Mücadele ettiklerimizin kök saldığı, iktidarın sımsıkı sarıldığı şehir…
Burası benim evim; değerini de tam oradan alır.
Büyükbabam Şakir Parla, 1949 yapımı ve Sakarya’da çekilen Vurun Kahpeye filminde “Latif Ağa” rolündeydi. Latif Ağa, feodal düzenin ve gelenekçi otoritenin sesiydi; tıpkı bu topraklar gibi. Ama bana göre dedem, en devrimci haliyle o rolün tam karşısındaydı.
Genç yaşta eşini yitirdi. En küçüğü altı aylık olan dört çocuğunu –babam da onlardan biri– evlenmelisin baskılarına direne direne tek başına büyüttü. Bir zabıta memuruydu ama hayatını memurluğun sınırlarına sığdırmadı.
Babam ise örgütlülüğe hiç inanmadı. Yan komşumuz Süleyman Amca’nın deyimiyle “komünistti.” Avuç içi kadar bir defteri vardı; muntazam el yazısıyla tuttuğu şiirler, anılar, notlar… Gizlice okurdum. Her sayfa, sanki dünyama aralanan başka bir kapıydı.
Bir cümle var, hafızama kazınan: “İnsan önce vicdanını örgütlemeli.” Bu, mücadeleye çağrı gibi görünse de aslında bireysel bir hazırlığın, içsel bir disiplinin ifadesiydi. Bugün çok iyi anlıyorum. Babamın devrimciliği de hiç eksik değildi; onun için mücadele, bir eylemde değil, hayatın her alanında sessizce yürütülen işlerdeydi. SED Dershanesi’nde burs kazandığımda söylediği gibi: “O indirimi bir sene alırsın, ama o damgayı sırtından ömür boyu silemezsin.” Haklıydı.
Kahvaltı sofrasında adaleti tartışmak, komşuya el uzatmak, kendi vicdanını sorgulamak… Babam için devrim, avuç içi kadar defterindeki satırlar kadar sıradan ama bir o kadar da derin bir eylemdi. Onun mücadelesi, görünmeyen bir harf gibi hayatın içine işlemişti; fark etmeden, kabul ederek büyüdüm. 1996 yılında ışıkları açıp kaparken neden yaptığımı sorgulamadım.

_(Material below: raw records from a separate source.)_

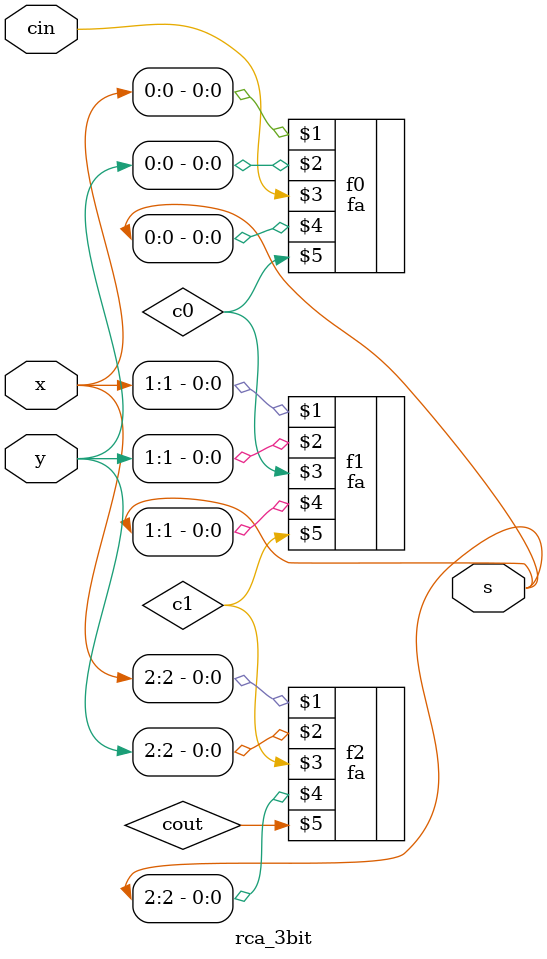
<source format=v>
`timescale 1ns / 1ps


module rca_3bit(input [2:0]x,y, input cin, output [2:0]s);
wire c0,c1,cout;
fa f0 (x[0],y[0],cin,s[0],c0);
fa f1 (x[1],y[1],c0,s[1],c1);
fa f2 (x[2],y[2],c1,s[2],cout);
endmodule

</source>
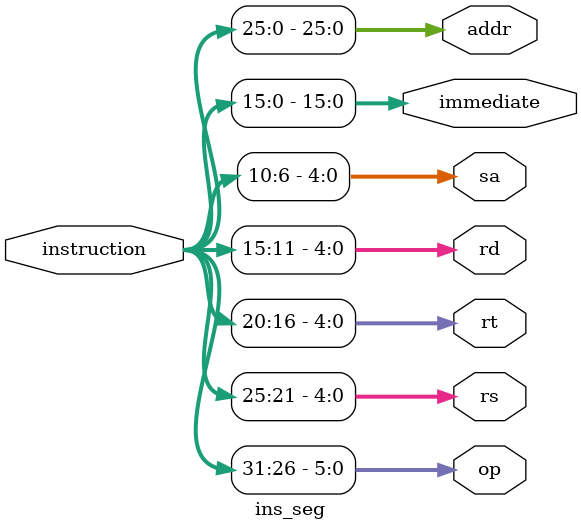
<source format=v>
`timescale 1ns / 1ps

module ins_seg(
        input [31:0] instruction,
        output reg[5:0] op,
        output reg[4:0] rs,
        output reg[4:0] rt,
        output reg[4:0] rd,
        output reg[4:0] sa,
        output reg[15:0] immediate,
        output reg[25:0] addr
    );
    
    initial begin
        op = 5'b00000;
        rs = 5'b00000;
        rt = 5'b00000;
        rd = 5'b00000;
    end
    
    always@(instruction) begin
        // R type instruction
        op = instruction[31:26];
        rs = instruction[25:21];
        rt = instruction[20:16];
        rd = instruction[15:11];
        sa = instruction[10:6];
        // I type instruction
        immediate = instruction[15:0];
        // J type instruction
        addr = instruction[25:0];
    end
endmodule

</source>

Sakarya’nın bir mahallesinde tek bir evde açılıp kapanan ışığın toplumsal bir etkisi olur mu diye düşünmedim. Yaptım, çünkü yapmak gerekiyordu.
Bizim için yenilenmek, geçmişi unutmak değil; onu taşımayı bilmektir. “Kente karşı sorumluyuz” demek, bir slogan değil, bir yüzleşme biçimidir. Sakarya’da, Türkiye’de ve dünyada çoğalan sesler var: haklı öfkeler, yarım kalmış cümleler, tarifsiz acılar, bastırılmış hikâyeler… Bu cümleleri tamamlamak, öfkeleri anlamlandırmak, hikâyeleri görünür kılmak için buradayız.
Yenilenmek sadece görsel bir değişim değil; duruş tazelenmesi, sözün yükseltilmesidir. Emekten, doğadan, kadından, ezilenden yana tavır almayı sürdüreceğiz. Sakarya gibi kentlerde sesini yükselten her yurttaşın sözüne açık olacağız, ama iktidar hırsına kapılanların karşısında net duracağız.
Medyayazar artık sadece bir site değil; dayanışmanın, itirazın ve umudun adresi. Sahiplenilmesin, sahip çıkılsın istiyoruz. Biliyoruz ki, bu kentten filizlenen sesler Türkiye’nin büyük gürültüsünde kaybolmaz; biraz da bizim ısrarımız sayesinde. Ve evet, biz ısrarcıyız.
Bu yenilenmede ben de varım. Çünkü bu kentin kadınlarının, gençlerinin, işçilerinin sözüne, yaşadığı haksızlığa ve kurduğu hayale tanıklık etmeyi bir görev değil, bir borç biliyorum. Biz kötülüğe karşı sözü büyütmeye devam edeceğiz. Her partiye eşit mesafede olsak da; haklıdan, ezilenden yana duruşumuzdan asla taviz vermeyeceğiz. Bundan sonra mücadelemizi sadece Medyayazar’da sürdüreceğiz.